A lengthy mea culpa recently appeared in the German newspaper Der Spiegel about the unmasking of one of their star reporters as a fraud. Claas Relotius spiced up his stories with made-up or exaggerated details and people and quotes, and pulled it off for decades without being caught by the paper’s internal fact-checkers. (It would be amusing and appropriate if he were to turn to fiction-writing now, since like top art forgers he’s a very talented man in his overall field, in this case writing. Apparently he has an excellent eye for telling and poignant detail.)
On an immediate level I’m reminded of the replicability crisis in academia. A very high percentage of papers, particularly in the social sciences, report finding results which were theoretically discovered using the scientific method– but which can’t be replicated by repeating the experiment. That is of course a key component– arguably THE key component– of that method. A related problem in science is p-hacking. That’s the drive to find significance– the idea that what is being tested does actually make a serious difference– which is strong enough to lead some people to adjust the parameters of their experiment so significance is found.

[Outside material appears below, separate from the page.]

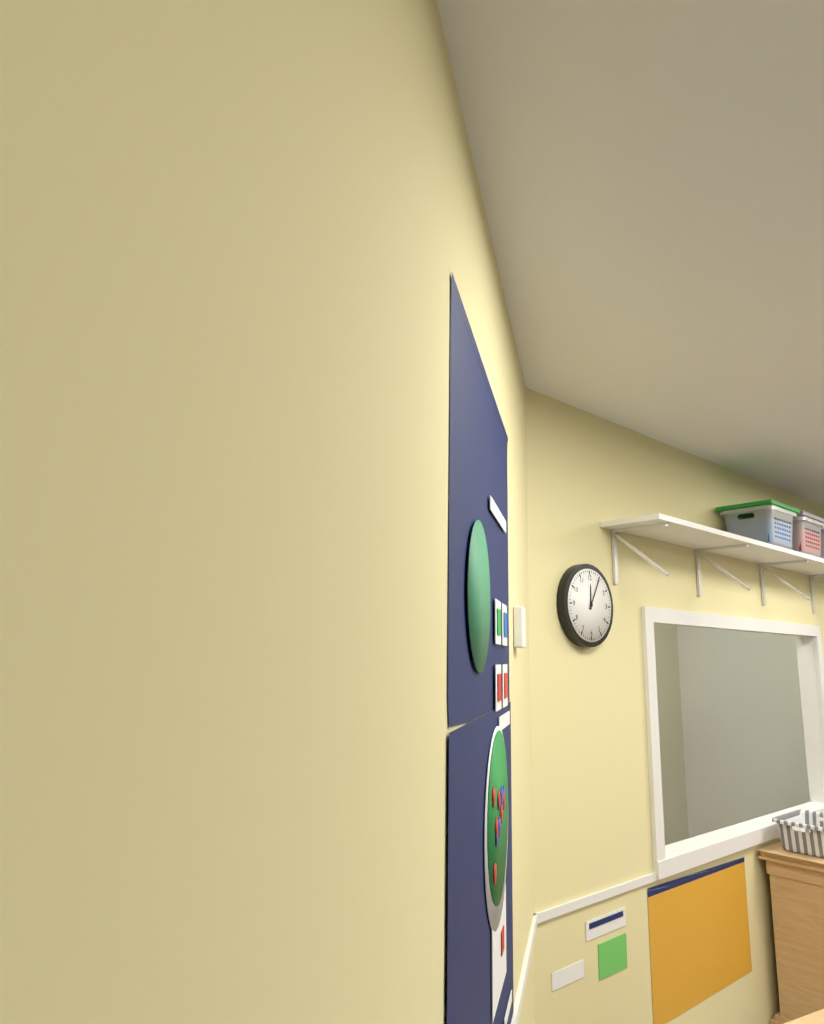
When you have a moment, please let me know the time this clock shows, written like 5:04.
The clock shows 12:05
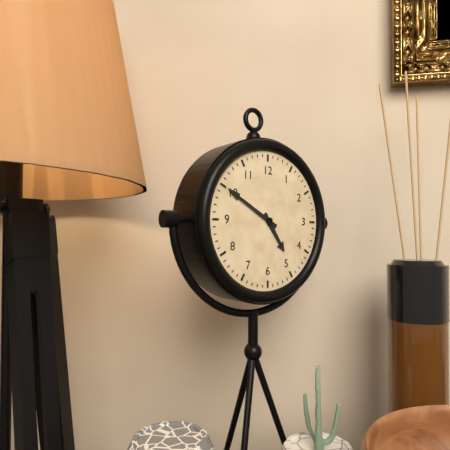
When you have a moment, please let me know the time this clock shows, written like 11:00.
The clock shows 4:50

To me the common thread appears to be the way incentives are set up in society in general. Society rewards writing and other forms of storytelling that offer instructive narrative and confirmation bias, simply because there’s a market among human beings for reducing uncertainty. You tell a story that makes people feel that we understand the world better, you get rewarded with grants and tenure and journalism prizes. But life is messy and rarely comes in parable form. It’s a lot of work to dig out the details that can be emphasized to serve as the components of a moral narrative. And so people have a perennial temptation to solve the difficulty by cutting corners and manipulating anything they can control to evade the actions of fact-checkers. Which there aren’t that many of anyway because there’s no money or glory in finding that we’ve been wasting our time.